In a sense they are right. For the time being they have "won" and the opposition is down or on the run. Meanwhile, day by day, Nicaragua collapses from within.
When the Mexican paper Excelsior (October 21) asked Sandinista Vice President Sergio Ramirez if the revolution had made any mistakes, he said: "In the initial years, a fundamental one. Too many dreams. It was imbued with the idea that it could solve everything from one day to the next. It never calculated the weight of enmity from the United States, or the high cost of such ill will. It never prepared for the long struggle." This is one of the Big Lies of the revolution, which many around the world accept--the old "you made us do it" routine that stands the facts on their heads. In reality, during the first 18 months the Sandinistas were in power, before the armed Contras even existed, the United States gave Nicaragua more aid than did any other nation, even as the Sandinistas built the largest army in Central American history and began subverting their neighbors by arming the Salvadoran guerrillas.
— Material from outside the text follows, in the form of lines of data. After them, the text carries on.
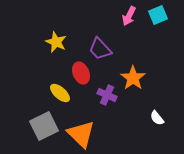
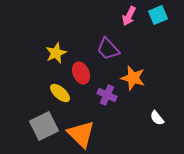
yellow star: moved 11 px down; rotated 25 degrees clockwise
purple trapezoid: moved 8 px right
orange star: rotated 20 degrees counterclockwise
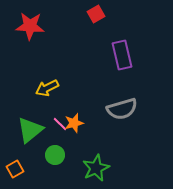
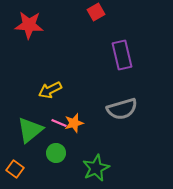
red square: moved 2 px up
red star: moved 1 px left, 1 px up
yellow arrow: moved 3 px right, 2 px down
pink line: moved 1 px left, 1 px up; rotated 21 degrees counterclockwise
green circle: moved 1 px right, 2 px up
orange square: rotated 24 degrees counterclockwise
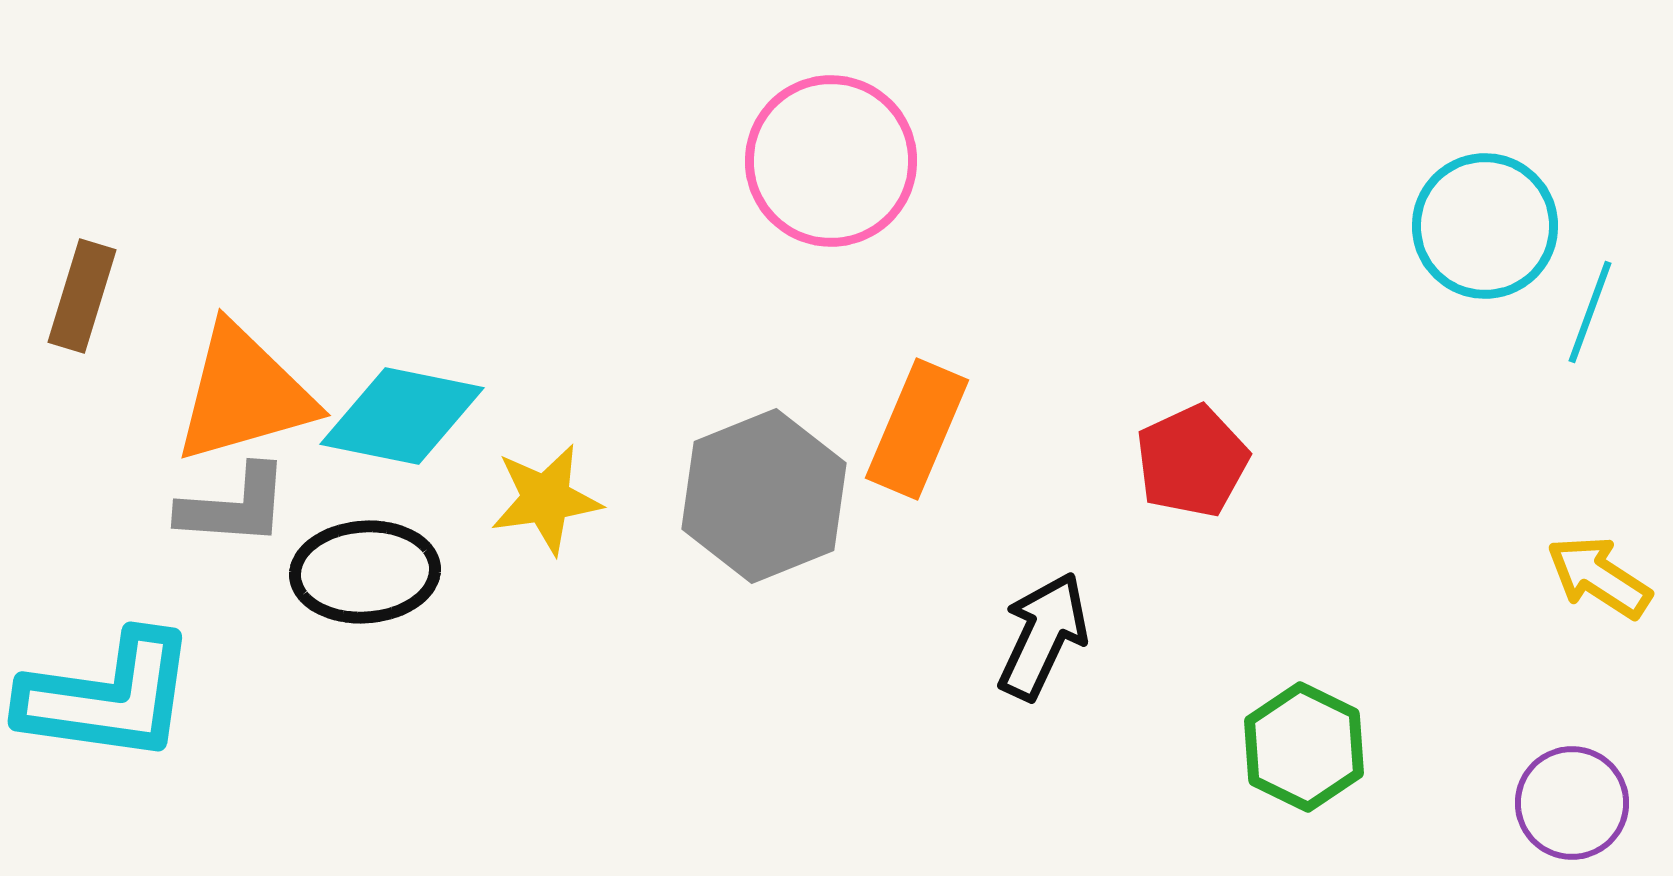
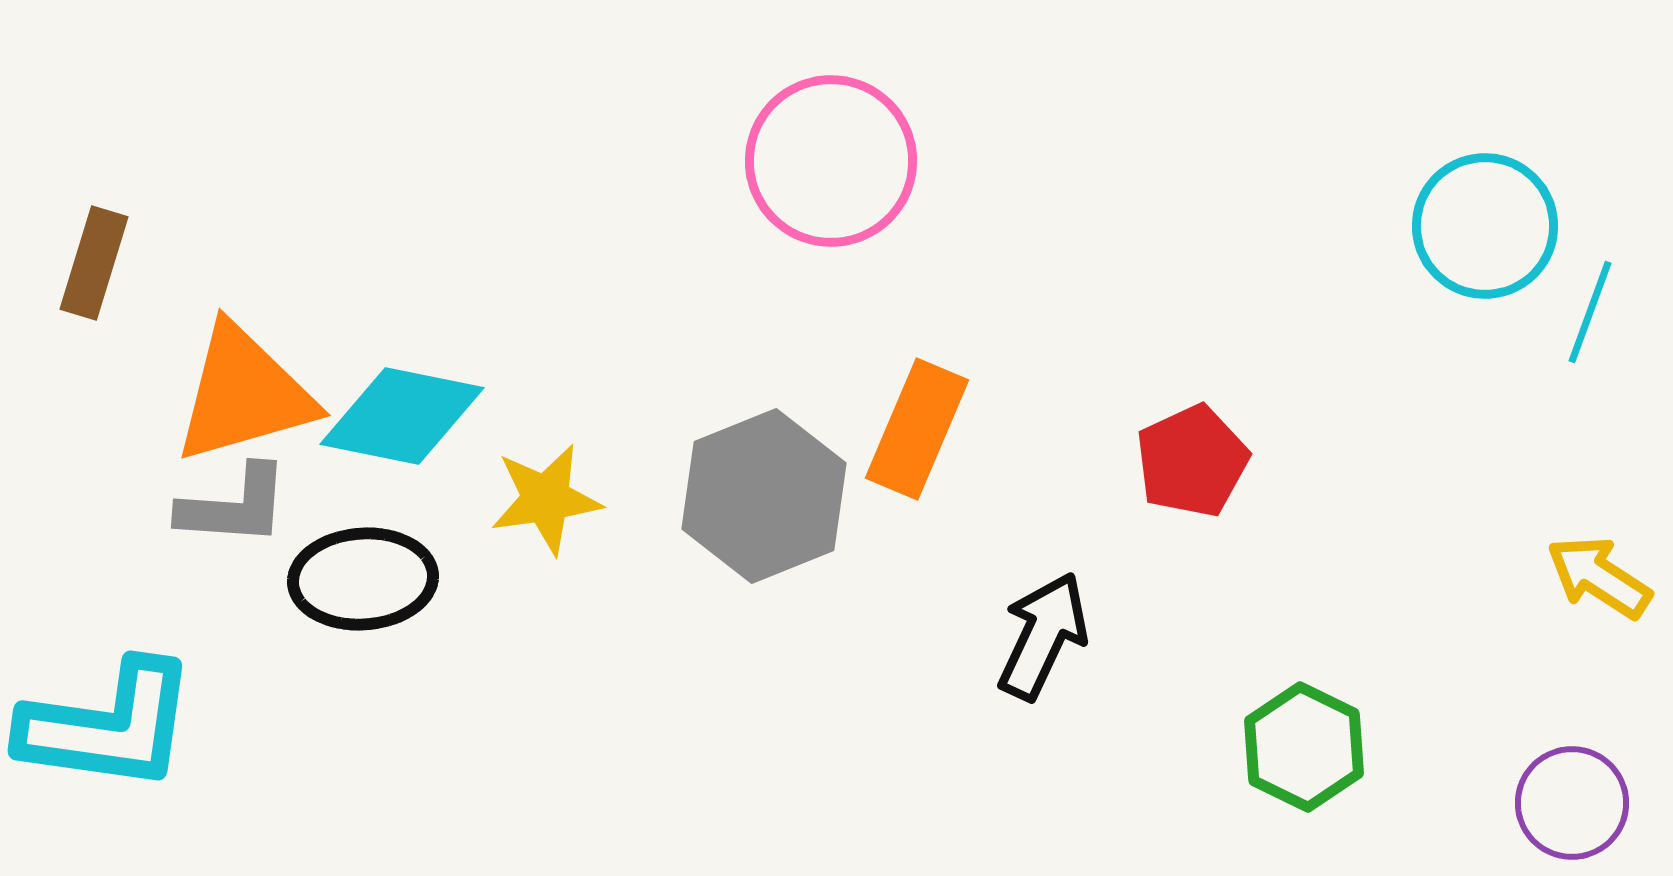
brown rectangle: moved 12 px right, 33 px up
black ellipse: moved 2 px left, 7 px down
cyan L-shape: moved 29 px down
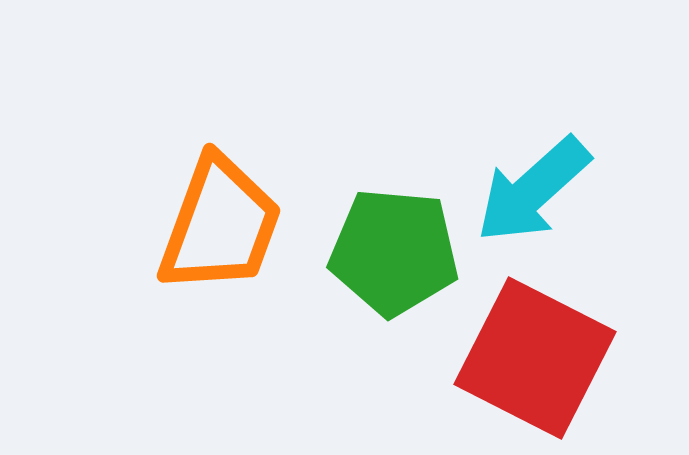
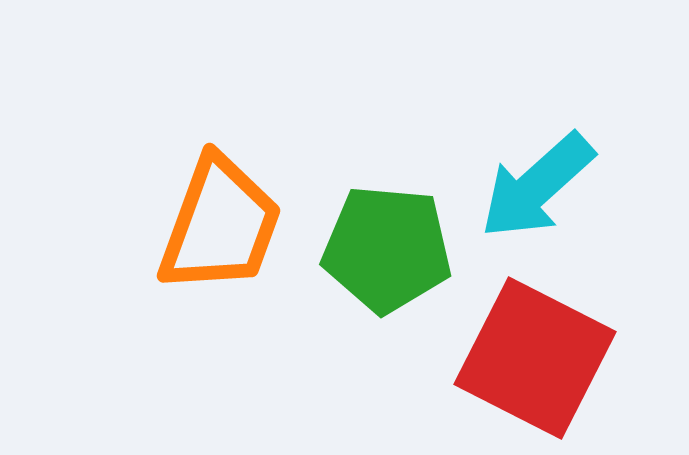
cyan arrow: moved 4 px right, 4 px up
green pentagon: moved 7 px left, 3 px up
The opposition daily La Prensa had it right on November 8 when it said that the Sandinista revolution remains, but the broadly based democratic revolution of 1978-79, the one that really brought about the downfall of dictator Anastasio Somoza, does not. As the paper noted, the Sandinistas have betrayed all the promises they made to Nicaraguans and the international community. They could have given Nicaraguans "an era of peace and progress," but instead they have brought "war, destruction, death and retrogression."
That is, the original revolution has been undermined by a small clique of ideologues whose policies pervade every corner of society in a way Somoza's never did. This clique is a new ruling class, as the Independence Liberal Party (PLI) weekly Paso a paso noted at the beginning of November, with comrades who live luxuriously in an impoverished society. It isn't just that President Daniel Ortega sports designer sunglasses but, more importantly, that just one of his residences occupies three blocks in downtown Managua, while the other comandantes also live extravagantly by Nicaraguan standards in Managua's few posh neighborhoods.